If you've tried everything and your child is still worked up, maybe you're trying too hard. Some young babies don't like to be handled as much and need to be left alone before being able to fall asleep. "Sometimes they just need to cry a bit before they conk out," says Ann Froese-Fretz, R.N., director of the Fussy Baby Clinic of the Children's Hospital, in Denver. "We don't recommend letting an infant under three months cry it out, but it's okay to let her fuss for five minutes. You need to give her the opportunity to figure out how to soothe herself."

At times, visual overstimulation may be the problem. Froese-Fretz once treated a child whose parents had set up a beautiful nursery, decorated with tartan plaids. "But their baby went nuts  -- it was too much," she says.
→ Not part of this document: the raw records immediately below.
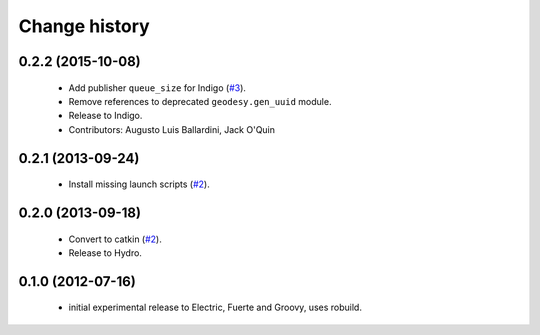 Change history
==============

0.2.2 (2015-10-08)
------------------

 * Add publisher ``queue_size`` for Indigo (`#3`_).
 * Remove references to deprecated ``geodesy.gen_uuid`` module.
 * Release to Indigo.
 * Contributors: Augusto Luis Ballardini, Jack O'Quin

0.2.1 (2013-09-24)
------------------

 * Install missing launch scripts (`#2`_). 

0.2.0 (2013-09-18)
------------------

 * Convert to catkin (`#2`_).
 * Release to Hydro.

0.1.0 (2012-07-16)
------------------

 * initial experimental release to Electric, Fuerte and Groovy, uses
   robuild.

.. _`#2`: https://github.com/ros-geographic-info/open_street_map/issues/2
.. _`#3`: https://github.com/ros-geographic-info/open_street_map/issues/3
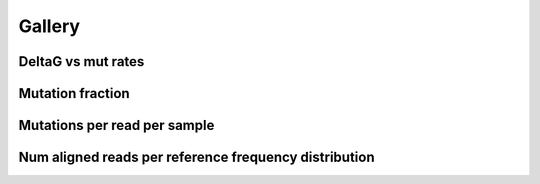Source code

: 
Gallery
=========



DeltaG vs mut rates
-------------------
                
.. raw:: html
    :file: plots_figs/deltaG_vs_mut_rates.html
    
.. dropdown:: :fa:`eye,mr-1` **DOCSTRING**: deltaG_vs_mut_rates

    .. autofunction:: dreem.draw.study.Study.deltaG_vs_mut_rates
    

    
Mutation fraction
-----------------
                
.. raw:: html
    :file: plots_figs/mutation_fraction.html
    
.. dropdown:: :fa:`eye,mr-1` **DOCSTRING**: mutation_fraction

    .. autofunction:: dreem.draw.study.Study.mutation_fraction
    

    
Mutations per read per sample
-----------------------------
                
.. raw:: html
    :file: plots_figs/mutations_per_read_per_sample.html
    
.. dropdown:: :fa:`eye,mr-1` **DOCSTRING**: mutations_per_read_per_sample

    .. autofunction:: dreem.draw.study.Study.mutations_per_read_per_sample
    

    
Num aligned reads per reference frequency distribution
------------------------------------------------------
                
.. raw:: html
    :file: plots_figs/num_aligned_reads_per_reference_frequency_distribution.html
    
.. dropdown:: :fa:`eye,mr-1` **DOCSTRING**: num_aligned_reads_per_reference_frequency_distribution

    .. autofunction:: dreem.draw.study.Study.num_aligned_reads_per_reference_frequency_distribution
    

    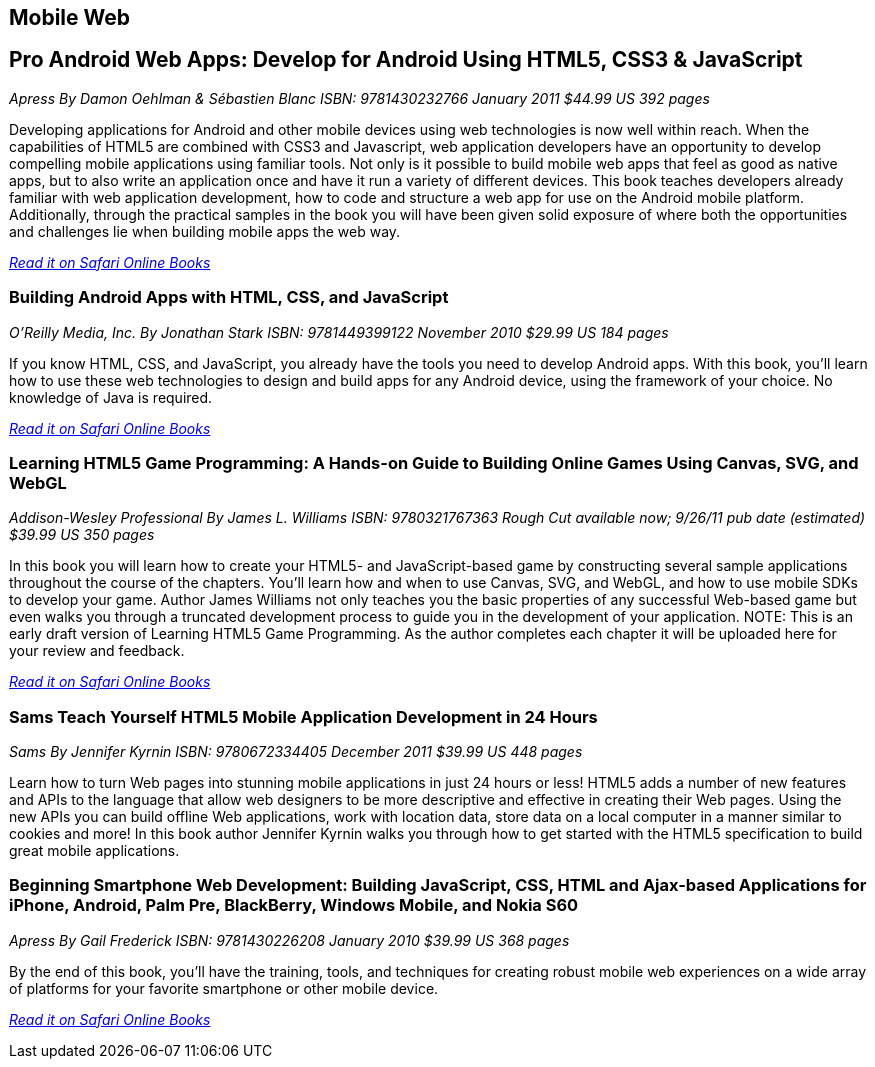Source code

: == Mobile Web

== Pro Android Web Apps: Develop for Android Using HTML5, CSS3 & JavaScript

_Apress_
_By Damon Oehlman & Sébastien Blanc_
_ISBN: 9781430232766_
_January 2011_
_$44.99 US_
_392 pages_

Developing applications for Android and other mobile devices using web technologies is now well within reach. When the capabilities of HTML5 are combined with CSS3 and Javascript, web application developers have an opportunity to develop compelling mobile applications using familiar tools. Not only is it possible to build mobile web apps that feel as good as native apps, but to also write an application once and have it run a variety of different devices. This book teaches developers already familiar with web application development, how to code and structure a web app for use on the Android mobile platform. Additionally, through the practical samples in the book you will have been given solid exposure of where both the opportunities and challenges lie when building mobile apps the web way.

_http://my.safaribooksonline.com/book/programming/android/9781430232766?cid=1107-bibilio-android-link[Read it on Safari Online Books]_

=== Building Android Apps with HTML, CSS, and JavaScript

_O'Reilly Media, Inc._
_By Jonathan Stark_
_ISBN: 9781449399122_
_November 2010_
_$29.99 US_
_184 pages_

If you know HTML, CSS, and JavaScript, you already have the tools you need to develop Android apps. With this book, you'll learn how to use these web technologies to design and build apps for any Android device, using the framework of your choice. No knowledge of Java is required.

_http://my.safaribooksonline.com/book/programming/android/9781449399122?cid=1107-bibilio-android-link[Read it on Safari Online Books]_

=== Learning HTML5 Game Programming: A Hands-on Guide to Building Online Games Using Canvas, SVG, and WebGL

_Addison-Wesley Professional_
_By James L. Williams_
_ISBN: 9780321767363_
_Rough Cut available now; 9/26/11 pub date (estimated)_
_$39.99 US_
_350 pages_

In this book you will learn how to create your HTML5- and JavaScript-based game by constructing several sample applications throughout the course of the chapters. You'll learn how and when to use Canvas, SVG, and WebGL, and how to use mobile SDKs to develop your game. Author James Williams not only teaches you the basic properties of any successful Web-based game but even walks you through a truncated development process to guide you in the development of your application. NOTE: This is an early draft version of Learning HTML5 Game Programming. As the author completes each chapter it will be uploaded here for your review and feedback.

_http://my.safaribooksonline.com/book/programming/android/9780132685108?cid=1107-bibilio-android-link[Read it on Safari Online Books]_

=== Sams Teach Yourself HTML5 Mobile Application Development in 24 Hours

_Sams_
_By Jennifer Kyrnin_
_ISBN: 9780672334405_
_December 2011_
_$39.99 US_
_448 pages_

Learn how to turn Web pages into stunning mobile applications in just 24 hours or less! HTML5 adds a number of new features and APIs to the language that allow web designers to be more descriptive and effective in creating their Web pages. Using the new APIs you can build offline Web applications, work with location data, store data on a local computer in a manner similar to cookies and more! In this book author Jennifer Kyrnin walks you through how to get started with the HTML5 specification to build great mobile applications. 

=== Beginning Smartphone Web Development: Building JavaScript, CSS, HTML and Ajax-based Applications for iPhone, Android, Palm Pre, BlackBerry, Windows Mobile, and Nokia S60

_Apress_
_By Gail Frederick_
_ISBN: 9781430226208_
_January 2010_
_$39.99 US_
_368 pages_

By the end of this book, you'll have the training, tools, and techniques for creating robust mobile web experiences on a wide array of platforms for your favorite smartphone or other mobile device.

_http://my.safaribooksonline.com/book/programming/android/9781430226208?cid=1107-bibilio-android-link[Read it on Safari Online Books]_
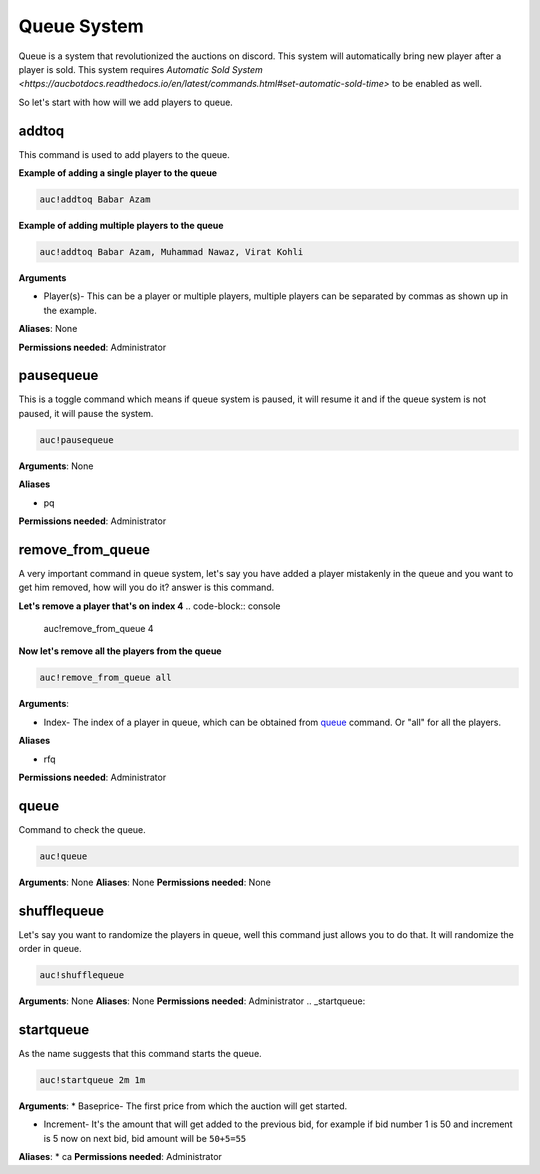 Queue System 
============

Queue is a system that revolutionized the auctions on discord. This system will automatically bring new player after a player is sold. This system requires `Automatic Sold System <https://aucbotdocs.readthedocs.io/en/latest/commands.html#set-automatic-sold-time>` to be enabled as well. 

So let's start with how will we add players to queue.

.. _addtoq:

addtoq
------

This command is used to add players to the queue.

**Example of adding a single player to the queue**

.. code-block:: console

   auc!addtoq Babar Azam

**Example of adding multiple players to the queue**

.. code-block:: console

   auc!addtoq Babar Azam, Muhammad Nawaz, Virat Kohli

**Arguments**

* Player(s)- This can be a player or multiple players, multiple players can be separated by commas as shown up in the example.

**Aliases**: None

**Permissions needed**: Administrator

.. _pausequeue:

pausequeue
----------

This is a toggle command which means if queue system is paused, it will resume it and if the queue system is not paused, it will pause the system.

.. code-block:: console

   auc!pausequeue

**Arguments**: None


**Aliases**

* pq

**Permissions needed**: Administrator

.. _remove_from_queue:

remove_from_queue
-----------------

A very important command in queue system, let's say you have added a player mistakenly in the queue and you want to get him removed, how will you do it? answer is this command.

**Let's remove a player that's on index 4**
.. code-block:: console

   auc!remove_from_queue 4

**Now let's remove all the players from the queue**

.. code-block:: console

   auc!remove_from_queue all

**Arguments**:

* Index- The index of a player in queue, which can be obtained from queue_ command. Or "all" for all the players.

**Aliases**

* rfq

**Permissions needed**: Administrator

.. _queue:

queue
-----

Command to check the queue.

.. code-block:: console

   auc!queue

**Arguments**: None
**Aliases**: None
**Permissions needed**: None


.. _shufflequeue:

shufflequeue
------------

Let's say you want to randomize the players in queue, well this command just allows you to do that. It will randomize the order in queue.

.. code-block:: console

   auc!shufflequeue

**Arguments**: None
**Aliases**: None
**Permissions needed**: Administrator 
.. _startqueue:

startqueue
------------

As the name suggests that this command starts the queue.

.. code-block:: console

   auc!startqueue 2m 1m

**Arguments**: 
* Baseprice- The first price from which the auction will get started.

* Increment- It's the amount that will get added to the previous bid, for example if bid number 1 is 50 and increment is 5 now on next bid, bid amount will be ``50+5=55``

**Aliases**: 
* ca
**Permissions needed**: Administrator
Once the parents removed the mobiles, covered the crib bumpers, and replaced the sheets with plain ones, "the change was miraculous  -- like they had a different baby."

Most important, when you stumble upon a strategy that works, stay with it. Trying something different every five minutes can backfire if it overstimulates her. Limit yourself to two or three methods that seem to work best at soothing your little one  -- if one fails in one instance, try the other, instead of introducing several new techniques. "You almost always get results after a day or two if you stick to a consistent pattern," says Froese-Fretz.

Of course, no method is absolutely foolproof. Keep in mind that temperament is a big factor, and some babies simply weren't born to be soothed  -- you can rock them all day long and they'll still only calm down a bit. If that is the case in your house, don't forget to tend to your own psyche. And remember that this too shall pass.